▸ Entries shown
-=-=-
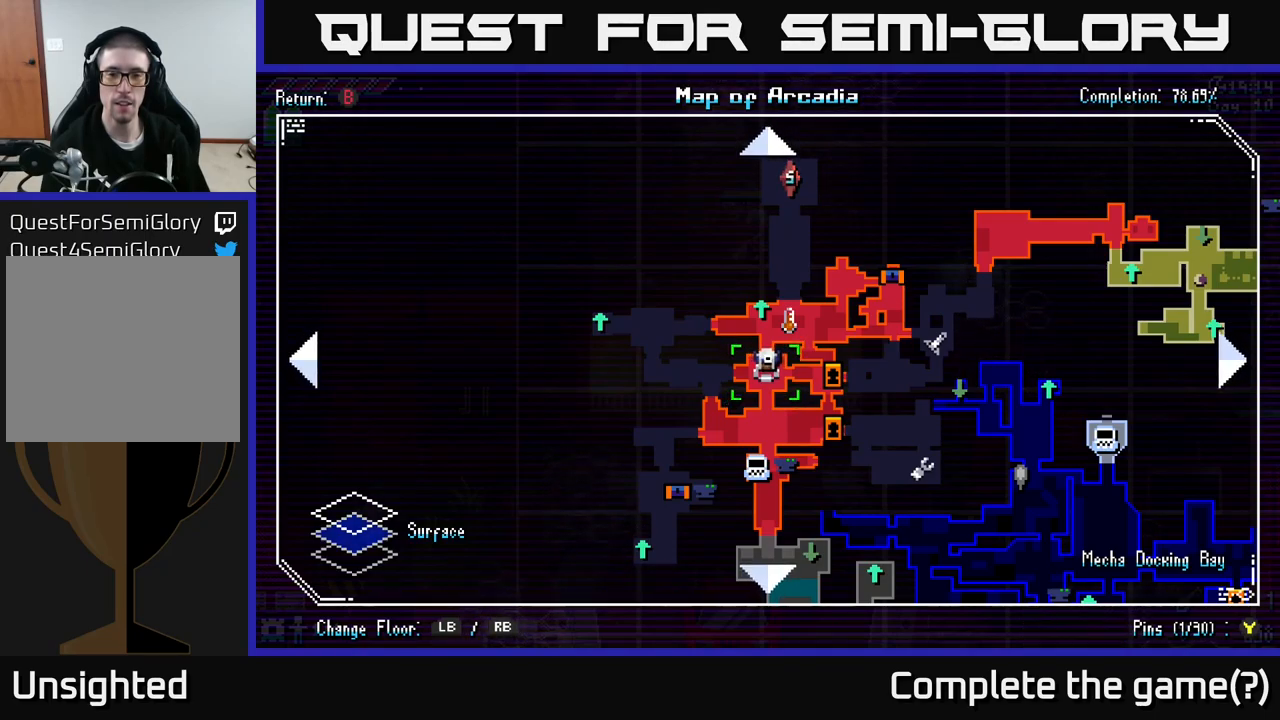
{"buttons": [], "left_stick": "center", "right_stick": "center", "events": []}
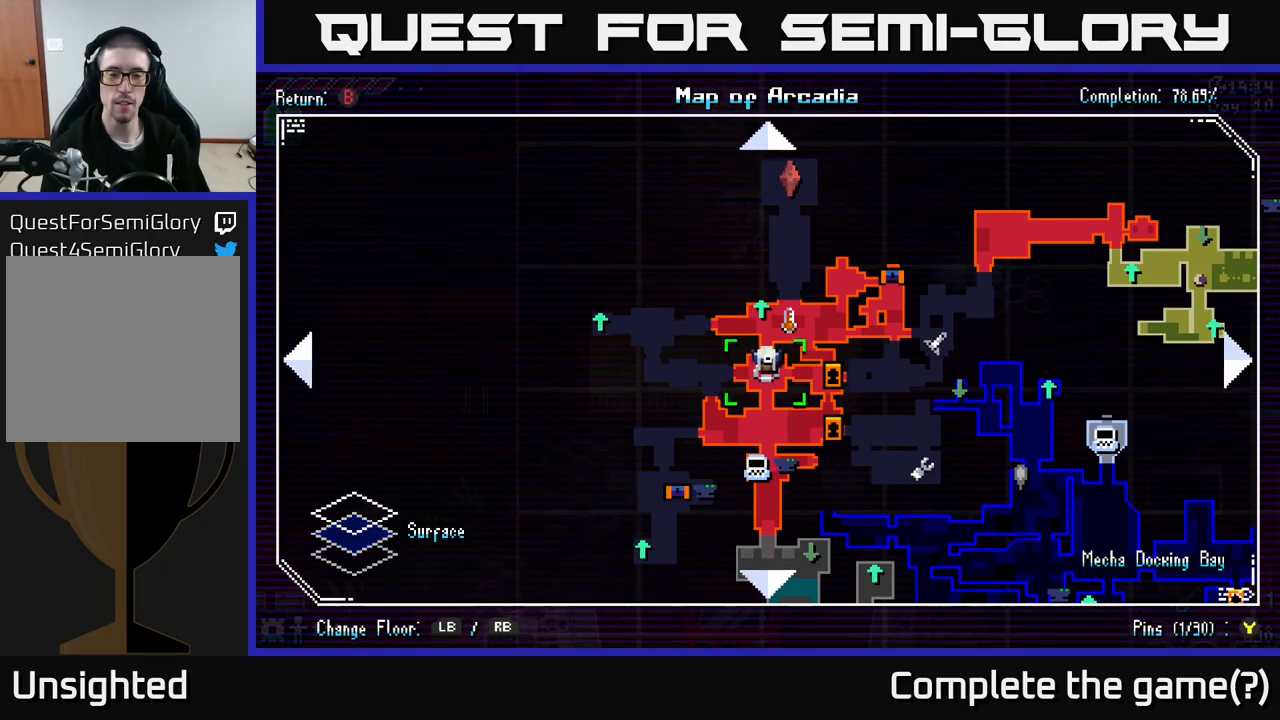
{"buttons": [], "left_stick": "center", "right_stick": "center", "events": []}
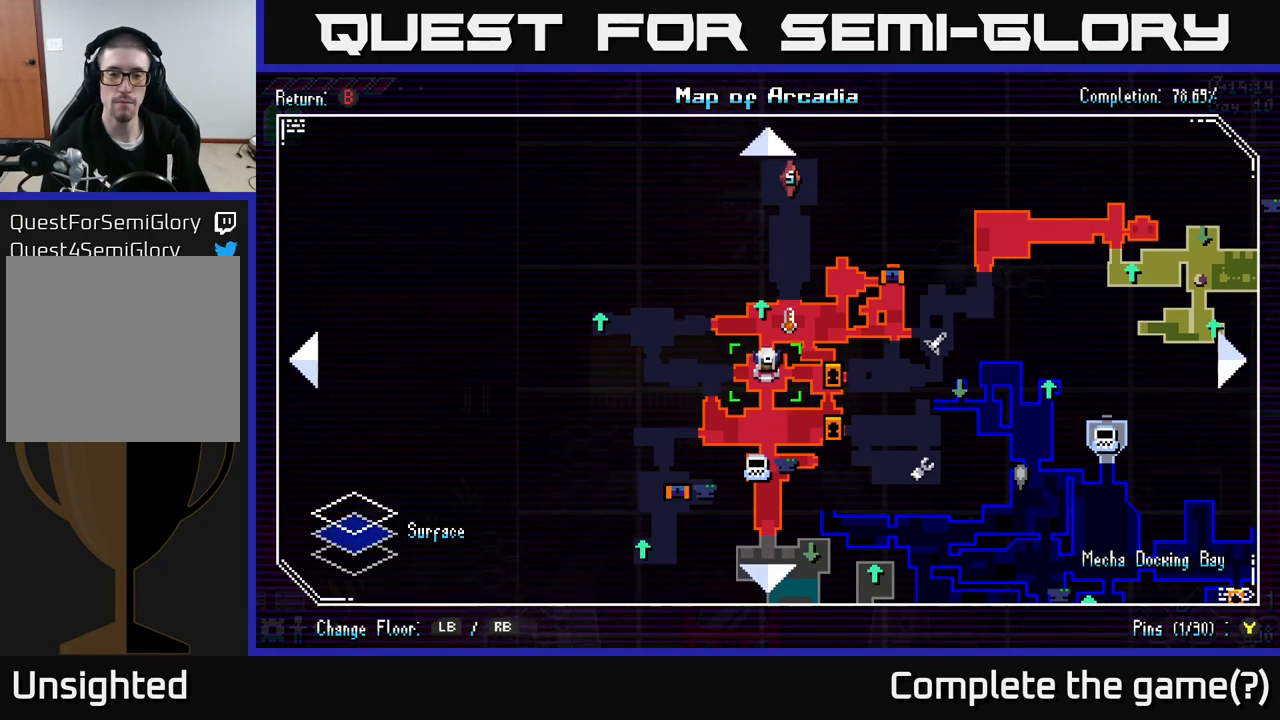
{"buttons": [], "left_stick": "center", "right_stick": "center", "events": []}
-=-=-
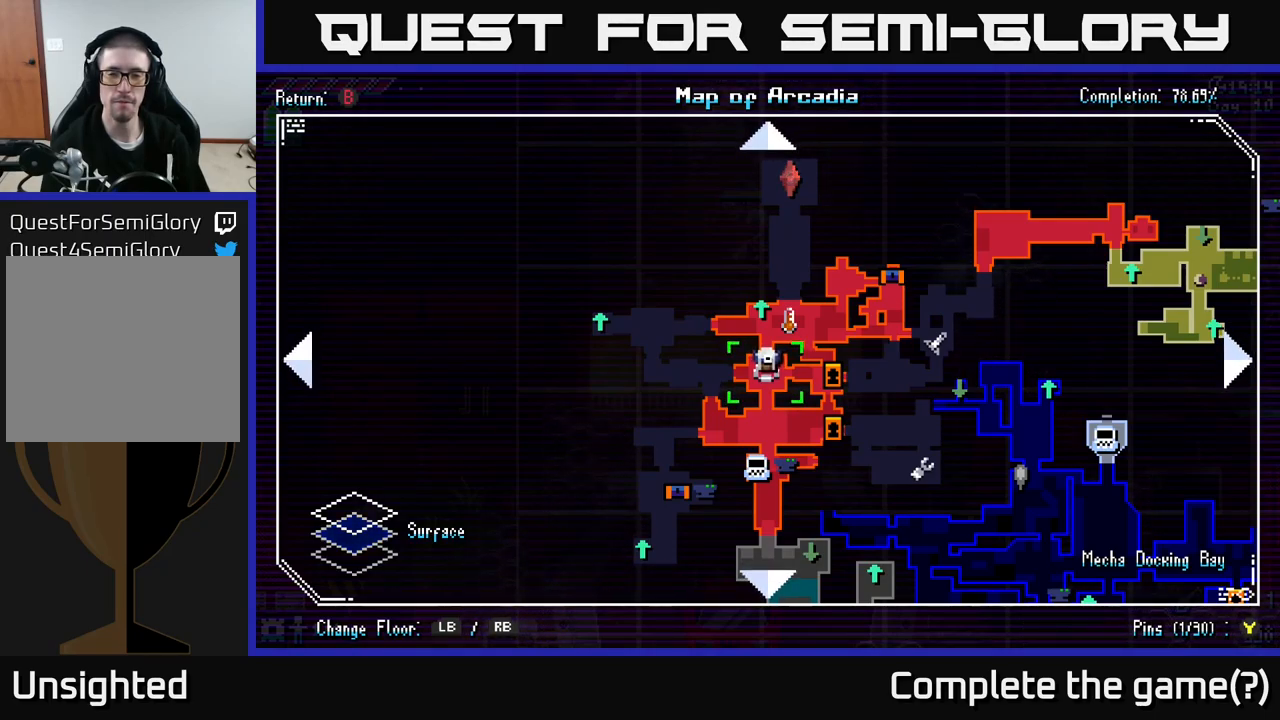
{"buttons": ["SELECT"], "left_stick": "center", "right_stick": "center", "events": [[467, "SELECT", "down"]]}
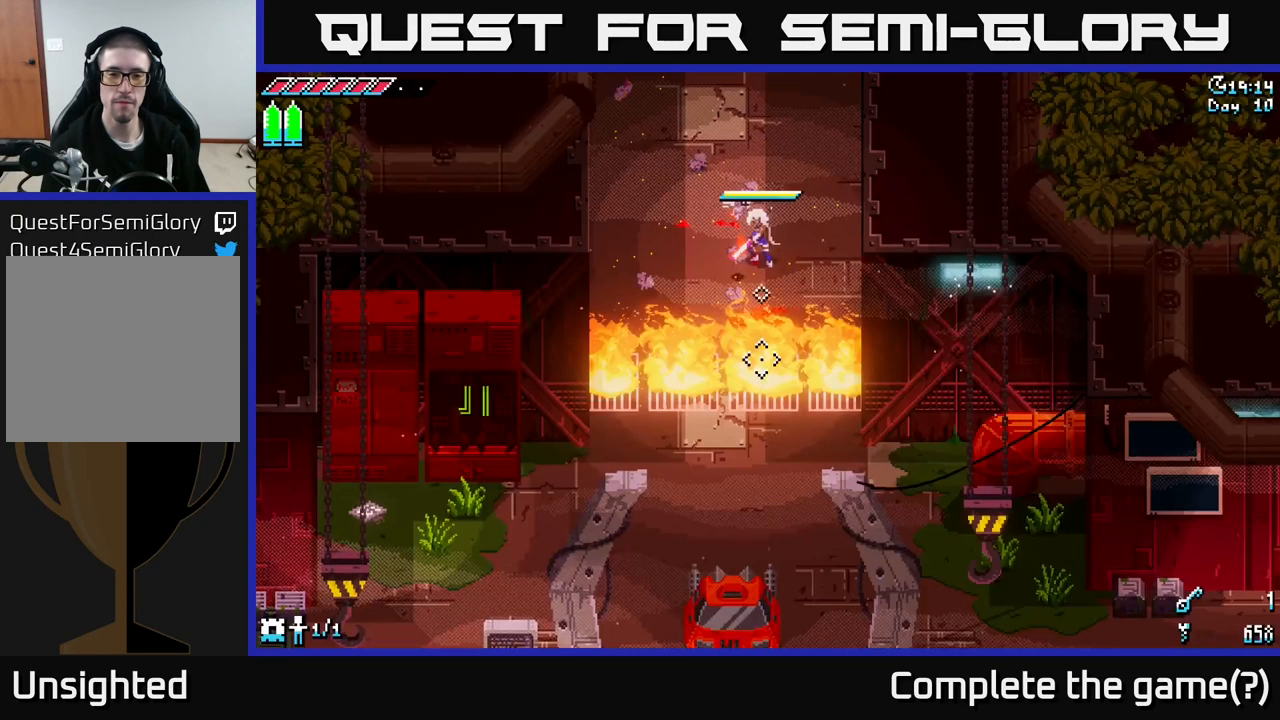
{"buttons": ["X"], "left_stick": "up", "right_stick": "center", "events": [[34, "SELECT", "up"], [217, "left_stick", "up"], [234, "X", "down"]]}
-=-=-
▸ Problem
In the records above, find each line with the string "SELECT" and list it.

▸ Task solution
{"buttons": ["SELECT"], "left_stick": "center", "right_stick": "center", "events": [[467, "SELECT", "down"]]}
{"buttons": ["X"], "left_stick": "up", "right_stick": "center", "events": [[34, "SELECT", "up"], [217, "left_stick", "up"], [234, "X", "down"]]}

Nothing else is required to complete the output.